WHAT YOU WILL DO: Rename "Contact us" to "Get in touch" in the lines from the one containing "ASX Supervision" to the one containing "ar Greens Golf And", then reproduce those lines with nothing else altered.

Records from a dataset
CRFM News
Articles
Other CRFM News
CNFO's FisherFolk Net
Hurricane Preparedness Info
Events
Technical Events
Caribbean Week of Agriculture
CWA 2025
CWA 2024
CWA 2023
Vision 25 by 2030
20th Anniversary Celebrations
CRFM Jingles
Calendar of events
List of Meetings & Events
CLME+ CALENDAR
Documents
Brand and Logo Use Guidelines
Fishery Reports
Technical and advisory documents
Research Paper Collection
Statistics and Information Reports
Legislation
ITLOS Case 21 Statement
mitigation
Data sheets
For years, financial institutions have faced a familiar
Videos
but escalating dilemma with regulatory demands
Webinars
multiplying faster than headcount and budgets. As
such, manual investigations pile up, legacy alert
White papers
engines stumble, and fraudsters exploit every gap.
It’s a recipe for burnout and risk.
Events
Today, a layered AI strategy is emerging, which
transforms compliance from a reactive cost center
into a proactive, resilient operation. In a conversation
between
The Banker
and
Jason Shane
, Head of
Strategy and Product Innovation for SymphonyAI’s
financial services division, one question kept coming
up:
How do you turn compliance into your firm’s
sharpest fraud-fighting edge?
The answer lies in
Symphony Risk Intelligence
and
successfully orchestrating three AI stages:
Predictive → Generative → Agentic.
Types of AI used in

---

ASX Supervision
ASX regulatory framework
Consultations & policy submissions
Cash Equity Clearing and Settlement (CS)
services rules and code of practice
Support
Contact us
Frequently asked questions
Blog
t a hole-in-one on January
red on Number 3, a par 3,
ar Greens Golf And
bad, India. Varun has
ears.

SOLVED PROBLEM:
ASX Supervision
ASX regulatory framework
Consultations & policy submissions
Cash Equity Clearing and Settlement (CS)
services rules and code of practice
Support
Get in touch
Frequently asked questions
Blog
t a hole-in-one on January
red on Number 3, a par 3,
ar Greens Golf And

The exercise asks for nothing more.